WHAT NEEDS TO BE DONE. Put the data below into a Markdown table with one row per line, leaving out blank lines. Use two columns: "No." for the row number and "Line" for the line itself.
* begin THE RECORDS *
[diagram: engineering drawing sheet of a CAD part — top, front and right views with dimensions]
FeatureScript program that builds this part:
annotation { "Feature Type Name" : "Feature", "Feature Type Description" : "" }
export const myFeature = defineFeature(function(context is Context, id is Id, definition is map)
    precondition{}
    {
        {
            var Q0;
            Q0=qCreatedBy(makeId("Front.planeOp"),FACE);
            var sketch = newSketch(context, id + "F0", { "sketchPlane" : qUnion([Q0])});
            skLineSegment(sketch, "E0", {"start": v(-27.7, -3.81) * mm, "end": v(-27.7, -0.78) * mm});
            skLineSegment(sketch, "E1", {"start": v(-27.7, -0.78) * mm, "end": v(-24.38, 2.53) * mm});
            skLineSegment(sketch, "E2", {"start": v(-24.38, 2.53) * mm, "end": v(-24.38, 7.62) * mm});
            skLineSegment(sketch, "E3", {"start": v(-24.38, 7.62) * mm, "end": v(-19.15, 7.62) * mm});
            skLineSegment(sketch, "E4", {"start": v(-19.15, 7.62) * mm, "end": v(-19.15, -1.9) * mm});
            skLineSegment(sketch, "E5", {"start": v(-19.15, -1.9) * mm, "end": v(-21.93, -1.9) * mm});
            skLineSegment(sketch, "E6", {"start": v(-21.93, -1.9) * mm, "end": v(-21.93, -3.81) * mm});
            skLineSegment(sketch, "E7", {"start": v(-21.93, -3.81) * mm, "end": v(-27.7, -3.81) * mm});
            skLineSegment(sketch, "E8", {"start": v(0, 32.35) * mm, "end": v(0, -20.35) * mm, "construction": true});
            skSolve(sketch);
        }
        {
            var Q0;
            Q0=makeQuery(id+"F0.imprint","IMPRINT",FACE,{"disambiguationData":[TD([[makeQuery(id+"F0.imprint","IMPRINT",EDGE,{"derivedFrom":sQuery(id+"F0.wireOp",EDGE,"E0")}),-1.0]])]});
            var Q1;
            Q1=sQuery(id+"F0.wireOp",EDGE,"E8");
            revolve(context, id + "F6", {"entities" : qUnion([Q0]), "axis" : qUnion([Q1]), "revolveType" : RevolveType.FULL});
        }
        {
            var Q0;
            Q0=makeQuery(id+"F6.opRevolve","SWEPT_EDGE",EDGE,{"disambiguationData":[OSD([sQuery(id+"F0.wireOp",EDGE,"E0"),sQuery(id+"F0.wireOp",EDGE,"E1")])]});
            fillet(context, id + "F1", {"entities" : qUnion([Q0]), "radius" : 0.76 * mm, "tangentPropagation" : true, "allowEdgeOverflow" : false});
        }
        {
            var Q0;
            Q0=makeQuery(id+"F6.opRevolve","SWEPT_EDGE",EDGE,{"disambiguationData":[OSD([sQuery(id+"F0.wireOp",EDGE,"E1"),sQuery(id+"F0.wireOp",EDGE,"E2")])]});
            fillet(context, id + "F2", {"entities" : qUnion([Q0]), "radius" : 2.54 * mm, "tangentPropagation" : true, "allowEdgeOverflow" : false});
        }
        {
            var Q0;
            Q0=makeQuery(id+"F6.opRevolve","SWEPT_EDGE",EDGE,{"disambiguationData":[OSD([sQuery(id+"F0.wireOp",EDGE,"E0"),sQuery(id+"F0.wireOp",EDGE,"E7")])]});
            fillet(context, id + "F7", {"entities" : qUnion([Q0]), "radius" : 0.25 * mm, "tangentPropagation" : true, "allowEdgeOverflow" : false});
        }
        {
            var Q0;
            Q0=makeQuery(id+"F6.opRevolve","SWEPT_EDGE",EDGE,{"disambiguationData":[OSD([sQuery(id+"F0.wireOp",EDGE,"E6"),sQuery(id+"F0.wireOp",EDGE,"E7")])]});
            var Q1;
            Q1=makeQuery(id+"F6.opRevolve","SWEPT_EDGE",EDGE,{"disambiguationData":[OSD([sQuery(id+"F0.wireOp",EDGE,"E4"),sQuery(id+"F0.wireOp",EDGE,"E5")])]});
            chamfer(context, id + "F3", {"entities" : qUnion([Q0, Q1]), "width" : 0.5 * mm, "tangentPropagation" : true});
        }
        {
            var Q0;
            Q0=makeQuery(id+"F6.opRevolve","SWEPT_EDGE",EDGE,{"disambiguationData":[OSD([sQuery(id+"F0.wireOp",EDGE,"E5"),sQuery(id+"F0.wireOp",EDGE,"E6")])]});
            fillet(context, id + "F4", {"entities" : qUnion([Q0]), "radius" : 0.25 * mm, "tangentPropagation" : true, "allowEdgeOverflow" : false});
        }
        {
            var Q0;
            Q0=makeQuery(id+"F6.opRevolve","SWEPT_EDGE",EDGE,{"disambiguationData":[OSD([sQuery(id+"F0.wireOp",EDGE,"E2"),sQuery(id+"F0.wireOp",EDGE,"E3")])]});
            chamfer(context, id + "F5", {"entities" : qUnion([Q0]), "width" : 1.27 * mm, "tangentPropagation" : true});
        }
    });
* end THE RECORDS *
FINAL RESULT.
| No. | Line |
|---|---|
| 1 | [diagram: engineering drawing sheet of a CAD part — top, front and right views with dimensions] |
| 2 | FeatureScript program that builds this part: |
| 3 | annotation { "Feature Type Name" : "Feature", "Feature Type Description" : "" } |
| 4 | export const myFeature = defineFeature(function(context is Context, id is Id, definition is map) |
| 5 |     precondition{} |
| 6 |     { |
| 7 |         { |
| 8 |             var Q0; |
| 9 |             Q0=qCreatedBy(makeId("Front.planeOp"),FACE); |
| 10 |             var sketch = newSketch(context, id + "F0", { "sketchPlane" : qUnion([Q0])}); |
| 11 |             skLineSegment(sketch, "E0", {"start": v(-27.7, -3.81) * mm, "end": v(-27.7, -0.78) * mm}); |
| 12 |             skLineSegment(sketch, "E1", {"start": v(-27.7, -0.78) * mm, "end": v(-24.38, 2.53) * mm}); |
| 13 |             skLineSegment(sketch, "E2", {"start": v(-24.38, 2.53) * mm, "end": v(-24.38, 7.62) * mm}); |
| 14 |             skLineSegment(sketch, "E3", {"start": v(-24.38, 7.62) * mm, "end": v(-19.15, 7.62) * mm}); |
| 15 |             skLineSegment(sketch, "E4", {"start": v(-19.15, 7.62) * mm, "end": v(-19.15, -1.9) * mm}); |
| 16 |             skLineSegment(sketch, "E5", {"start": v(-19.15, -1.9) * mm, "end": v(-21.93, -1.9) * mm}); |
| 17 |             skLineSegment(sketch, "E6", {"start": v(-21.93, -1.9) * mm, "end": v(-21.93, -3.81) * mm}); |
| 18 |             skLineSegment(sketch, "E7", {"start": v(-21.93, -3.81) * mm, "end": v(-27.7, -3.81) * mm}); |
| 19 |             skLineSegment(sketch, "E8", {"start": v(0, 32.35) * mm, "end": v(0, -20.35) * mm, "construction": true}); |
| 20 |             skSolve(sketch); |
| 21 |         } |
| 22 |         { |
| 23 |             var Q0; |
| 24 |             Q0=makeQuery(id+"F0.imprint","IMPRINT",FACE,{"disambiguationData":[TD([[makeQuery(id+"F0.imprint","IMPRINT",EDGE,{"derivedFrom":sQuery(id+"F0.wireOp",EDGE,"E0")}),-1.0]])]}); |
| 25 |             var Q1; |
| 26 |             Q1=sQuery(id+"F0.wireOp",EDGE,"E8"); |
| 27 |             revolve(context, id + "F6", {"entities" : qUnion([Q0]), "axis" : qUnion([Q1]), "revolveType" : RevolveType.FULL}); |
| 28 |         } |
| 29 |         { |
| 30 |             var Q0; |
| 31 |             Q0=makeQuery(id+"F6.opRevolve","SWEPT_EDGE",EDGE,{"disambiguationData":[OSD([sQuery(id+"F0.wireOp",EDGE,"E0"),sQuery(id+"F0.wireOp",EDGE,"E1")])]}); |
| 32 |             fillet(context, id + "F1", {"entities" : qUnion([Q0]), "radius" : 0.76 * mm, "tangentPropagation" : true, "allowEdgeOverflow" : false}); |
| 33 |         } |
| 34 |         { |
| 35 |             var Q0; |
| 36 |             Q0=makeQuery(id+"F6.opRevolve","SWEPT_EDGE",EDGE,{"disambiguationData":[OSD([sQuery(id+"F0.wireOp",EDGE,"E1"),sQuery(id+"F0.wireOp",EDGE,"E2")])]}); |
| 37 |             fillet(context, id + "F2", {"entities" : qUnion([Q0]), "radius" : 2.54 * mm, "tangentPropagation" : true, "allowEdgeOverflow" : false}); |
| 38 |         } |
| 39 |         { |
| 40 |             var Q0; |
| 41 |             Q0=makeQuery(id+"F6.opRevolve","SWEPT_EDGE",EDGE,{"disambiguationData":[OSD([sQuery(id+"F0.wireOp",EDGE,"E0"),sQuery(id+"F0.wireOp",EDGE,"E7")])]}); |
| 42 |             fillet(context, id + "F7", {"entities" : qUnion([Q0]), "radius" : 0.25 * mm, "tangentPropagation" : true, "allowEdgeOverflow" : false}); |
| 43 |         } |
| 44 |         { |
| 45 |             var Q0; |
| 46 |             Q0=makeQuery(id+"F6.opRevolve","SWEPT_EDGE",EDGE,{"disambiguationData":[OSD([sQuery(id+"F0.wireOp",EDGE,"E6"),sQuery(id+"F0.wireOp",EDGE,"E7")])]}); |
| 47 |             var Q1; |
| 48 |             Q1=makeQuery(id+"F6.opRevolve","SWEPT_EDGE",EDGE,{"disambiguationData":[OSD([sQuery(id+"F0.wireOp",EDGE,"E4"),sQuery(id+"F0.wireOp",EDGE,"E5")])]}); |
| 49 |             chamfer(context, id + "F3", {"entities" : qUnion([Q0, Q1]), "width" : 0.5 * mm, "tangentPropagation" : true}); |
| 50 |         } |
| 51 |         { |
| 52 |             var Q0; |
| 53 |             Q0=makeQuery(id+"F6.opRevolve","SWEPT_EDGE",EDGE,{"disambiguationData":[OSD([sQuery(id+"F0.wireOp",EDGE,"E5"),sQuery(id+"F0.wireOp",EDGE,"E6")])]}); |
| 54 |             fillet(context, id + "F4", {"entities" : qUnion([Q0]), "radius" : 0.25 * mm, "tangentPropagation" : true, "allowEdgeOverflow" : false}); |
| 55 |         } |
| 56 |         { |
| 57 |             var Q0; |
| 58 |             Q0=makeQuery(id+"F6.opRevolve","SWEPT_EDGE",EDGE,{"disambiguationData":[OSD([sQuery(id+"F0.wireOp",EDGE,"E2"),sQuery(id+"F0.wireOp",EDGE,"E3")])]}); |
| 59 |             chamfer(context, id + "F5", {"entities" : qUnion([Q0]), "width" : 1.27 * mm, "tangentPropagation" : true}); |
| 60 |         } |
| 61 |     }); |